SAP AG confirmed May 12 that it will indeed announce on May 15 two programs to lure Oracle users to its way of thinking. Through its TomorrowNow subsidiary, SAP will offer support for Siebel applications at a cut rate—about 50 cents on the dollar for maintenance fees.
Business applications customers keep up six-figure maintenance contracts for Oracle support—or about 22 percent of their initial implementation fee.
TomorrowNow will begin May 14 offering third-party support for Siebel applications—a CRM (customer relationship management) software company Oracle acquired Jan. 31. At the same time, SAP will extend its Safe Passage program to Siebel users, offering a 75 percent license credit for Oracle users switching to SAP products.
SAP charges 17 percent annual maintenance fees for the first five years of implementation.

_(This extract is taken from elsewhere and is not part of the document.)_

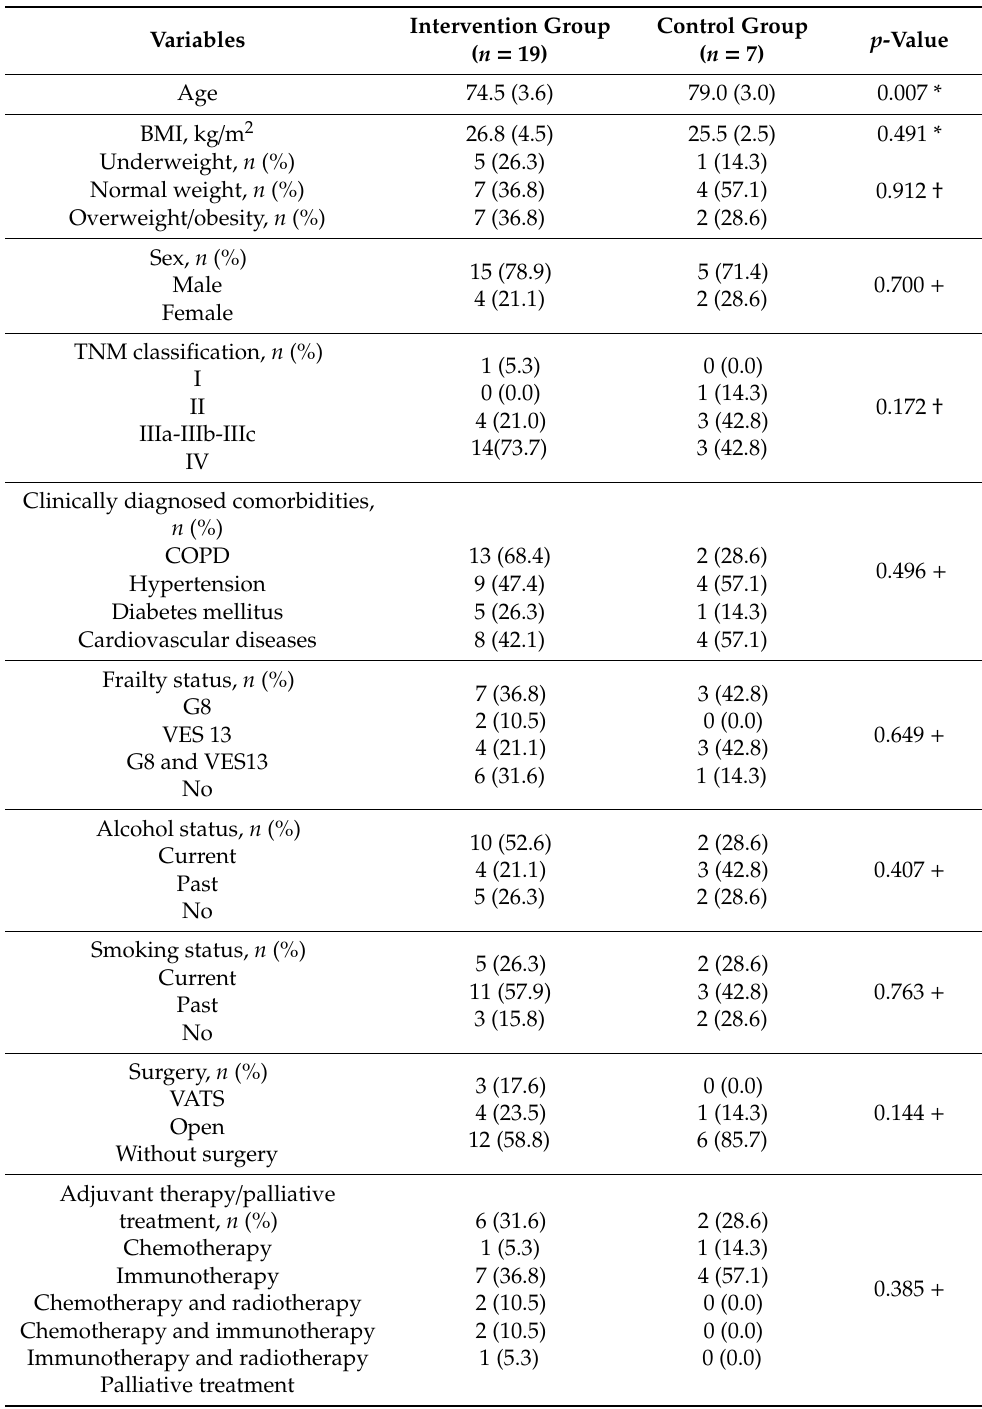
Table 2. Baseline characteristics of the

Maintenance fees rise incrementally after that.
The TomorrowNow program offers third-party support to customers who prefer to stick with their Oracle applications but want a cheaper alternative for support. The Safe Passage program is geared more toward those users looking to migrate from Oracle—or its recently acquired PeopleSoft, JD Edwards, Retek and now Siebel applications—to mySAP ERP (enterprise resource planning) applications.
“We look forward to on [May 15], as part of our first announcements for Sapphire [SAPs annual user conference], to issue an announcement indicating” SAPs support for Siebel applications, said Bill Wohl, vice president of communications at SAP. “TomorrowNow can immediately begin providing service, like it does for PeopleSoft and JD Edwards.”

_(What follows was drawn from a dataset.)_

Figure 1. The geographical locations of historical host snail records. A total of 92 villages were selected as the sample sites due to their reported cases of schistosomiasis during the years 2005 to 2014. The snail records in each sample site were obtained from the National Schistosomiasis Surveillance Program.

The Safe Passage program for Siebel users is actually an extension of a program announced last year, after Oracle acquired PeopleSoft and JD Edwards following an 18-month bitter takeover battle. Oracle, too, offers its own migration program, Off SAP, which is even more heavily incented than SAPs: Users can get up to a 100 percent license credit to switch vendors.
TomorrowNows support program is geared more toward maintenance than upgrades. The service includes things like bug fixes and patches, as well as regulatory and compliance updates, but no product advancements.
The company was started in 1998 by Andrew Nelson, who continues as TomorrowNows CEO. In 2002 Nelson began offering third-party support—at about a 50 percent rate reduction—for PeopleSoft enterprise products. Two years later, he added support for JD Edwards products.
Another entrepreneurial spirit, Seth Ravin, started Rimini Street last year. It too offers third-party support for PeopleSoft, JD Edwards and Siebel applications.